Please take the records that follow and repeat exactly the lines starting with the line with "4. **Collect** insights." and going on through the line with "Companies have been".

╭─ Data excerpts

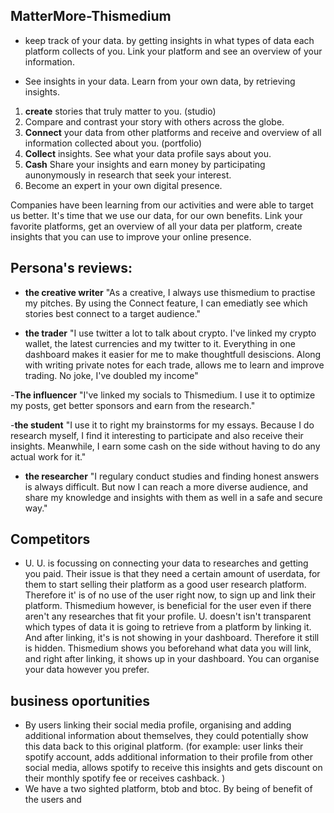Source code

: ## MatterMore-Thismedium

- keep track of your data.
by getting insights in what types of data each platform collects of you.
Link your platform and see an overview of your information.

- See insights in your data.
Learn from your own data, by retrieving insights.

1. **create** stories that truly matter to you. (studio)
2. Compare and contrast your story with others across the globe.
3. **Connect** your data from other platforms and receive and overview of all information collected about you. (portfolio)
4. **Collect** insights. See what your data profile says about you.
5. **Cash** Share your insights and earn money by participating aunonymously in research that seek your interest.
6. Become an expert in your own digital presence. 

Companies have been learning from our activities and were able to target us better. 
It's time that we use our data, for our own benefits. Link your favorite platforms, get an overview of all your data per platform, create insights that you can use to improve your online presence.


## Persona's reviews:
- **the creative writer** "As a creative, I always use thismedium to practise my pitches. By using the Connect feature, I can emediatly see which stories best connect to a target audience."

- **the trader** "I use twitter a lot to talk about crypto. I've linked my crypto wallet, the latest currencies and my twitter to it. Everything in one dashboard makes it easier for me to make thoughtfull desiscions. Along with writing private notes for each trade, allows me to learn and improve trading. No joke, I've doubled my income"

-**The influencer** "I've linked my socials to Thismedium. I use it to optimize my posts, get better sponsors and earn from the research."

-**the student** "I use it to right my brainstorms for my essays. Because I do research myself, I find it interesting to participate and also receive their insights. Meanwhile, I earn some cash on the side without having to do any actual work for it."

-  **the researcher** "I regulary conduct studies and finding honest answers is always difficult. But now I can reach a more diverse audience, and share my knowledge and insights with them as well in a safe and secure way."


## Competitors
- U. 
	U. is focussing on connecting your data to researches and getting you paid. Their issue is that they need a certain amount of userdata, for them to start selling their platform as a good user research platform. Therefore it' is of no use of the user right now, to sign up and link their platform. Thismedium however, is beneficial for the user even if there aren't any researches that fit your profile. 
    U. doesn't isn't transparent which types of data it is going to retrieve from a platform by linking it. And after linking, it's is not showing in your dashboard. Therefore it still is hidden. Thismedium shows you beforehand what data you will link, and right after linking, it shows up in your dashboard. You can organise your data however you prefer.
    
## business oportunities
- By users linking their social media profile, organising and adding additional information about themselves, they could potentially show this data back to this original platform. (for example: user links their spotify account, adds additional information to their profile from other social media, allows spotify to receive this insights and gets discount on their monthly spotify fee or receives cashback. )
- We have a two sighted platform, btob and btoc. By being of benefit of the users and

╰─
╭─ Data excerpts

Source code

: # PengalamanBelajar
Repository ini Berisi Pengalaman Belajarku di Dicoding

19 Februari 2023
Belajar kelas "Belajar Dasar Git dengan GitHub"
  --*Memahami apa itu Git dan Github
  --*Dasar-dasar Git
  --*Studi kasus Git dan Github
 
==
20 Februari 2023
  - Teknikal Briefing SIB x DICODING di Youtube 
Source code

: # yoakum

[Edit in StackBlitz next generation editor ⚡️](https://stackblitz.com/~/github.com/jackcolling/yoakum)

╰─
╭─ Data excerpts

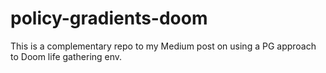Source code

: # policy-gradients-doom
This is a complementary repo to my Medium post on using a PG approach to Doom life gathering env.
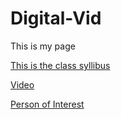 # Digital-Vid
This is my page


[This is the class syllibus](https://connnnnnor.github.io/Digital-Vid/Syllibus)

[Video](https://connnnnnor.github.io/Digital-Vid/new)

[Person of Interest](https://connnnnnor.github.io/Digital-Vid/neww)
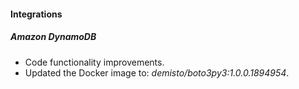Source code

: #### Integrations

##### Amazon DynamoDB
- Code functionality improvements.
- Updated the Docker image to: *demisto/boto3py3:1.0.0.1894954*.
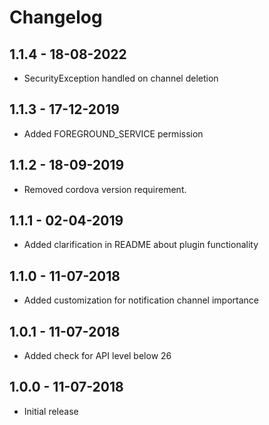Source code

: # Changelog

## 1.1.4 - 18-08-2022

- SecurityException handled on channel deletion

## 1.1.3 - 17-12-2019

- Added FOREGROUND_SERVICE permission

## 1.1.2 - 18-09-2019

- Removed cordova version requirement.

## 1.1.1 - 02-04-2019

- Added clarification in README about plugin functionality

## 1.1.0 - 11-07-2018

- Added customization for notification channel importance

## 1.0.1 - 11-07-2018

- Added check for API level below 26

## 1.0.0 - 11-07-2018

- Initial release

╰─

## Solution to this task
4. **Collect** insights. See what your data profile says about you.
5. **Cash** Share your insights and earn money by participating aunonymously in research that seek your interest.
6. Become an expert in your own digital presence. 

Companies have been learning from our activities and were able to target us better. 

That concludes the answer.